### WHAT THIS TASK INVOLVES
Each line of the listing below containing the word "nasycenie" should be returned.
Top of SOURCE DATA
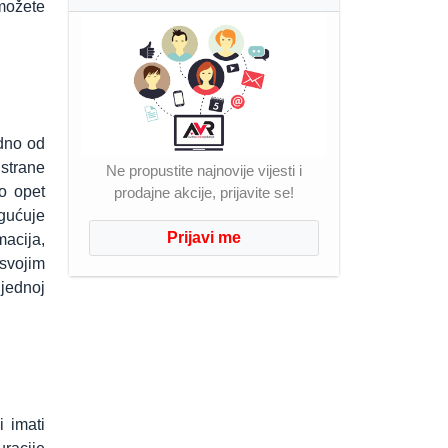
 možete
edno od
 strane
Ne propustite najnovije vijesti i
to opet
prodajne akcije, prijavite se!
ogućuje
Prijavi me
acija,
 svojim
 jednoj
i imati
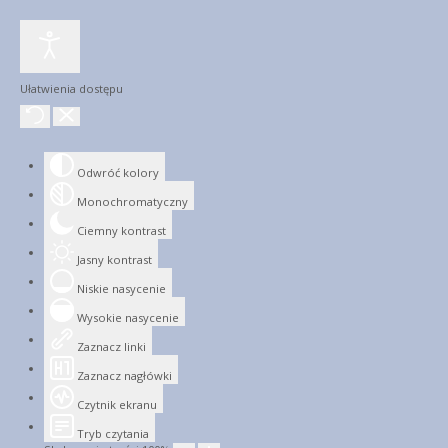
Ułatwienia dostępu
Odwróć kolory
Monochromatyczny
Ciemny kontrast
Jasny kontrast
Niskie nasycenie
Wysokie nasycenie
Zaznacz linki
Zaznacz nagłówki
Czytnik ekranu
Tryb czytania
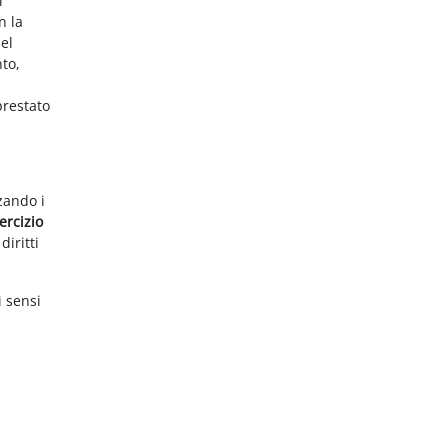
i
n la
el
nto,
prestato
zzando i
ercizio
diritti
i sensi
Bottom of SOURCE DATA
Top of SOURCE DATA
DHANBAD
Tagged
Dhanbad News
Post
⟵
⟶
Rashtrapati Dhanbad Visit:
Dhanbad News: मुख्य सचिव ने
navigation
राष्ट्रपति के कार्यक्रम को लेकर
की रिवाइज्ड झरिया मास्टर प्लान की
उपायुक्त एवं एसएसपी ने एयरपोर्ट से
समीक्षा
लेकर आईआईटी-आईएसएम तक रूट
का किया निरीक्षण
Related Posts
Bottom of SOURCE DATA
Top of SOURCE DATA
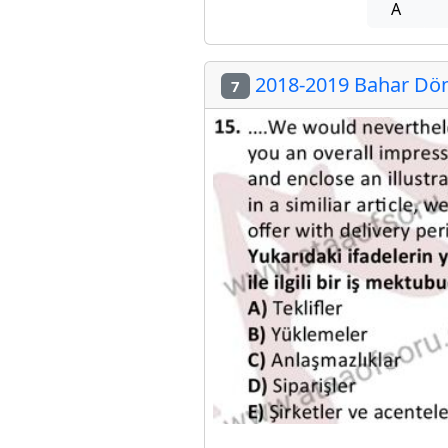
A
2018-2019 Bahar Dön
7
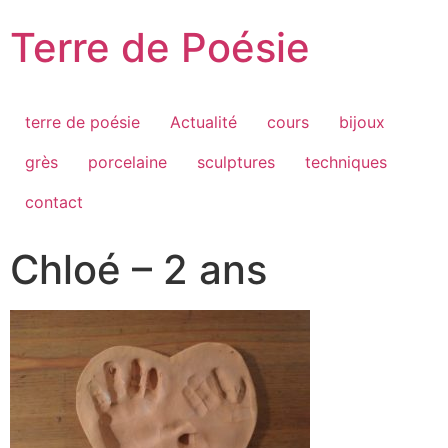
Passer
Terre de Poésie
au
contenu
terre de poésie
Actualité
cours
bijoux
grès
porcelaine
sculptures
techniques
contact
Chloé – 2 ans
Bottom of SOURCE DATA
### SOLVED EXERCISE
Niskie nasycenie
Wysokie nasycenie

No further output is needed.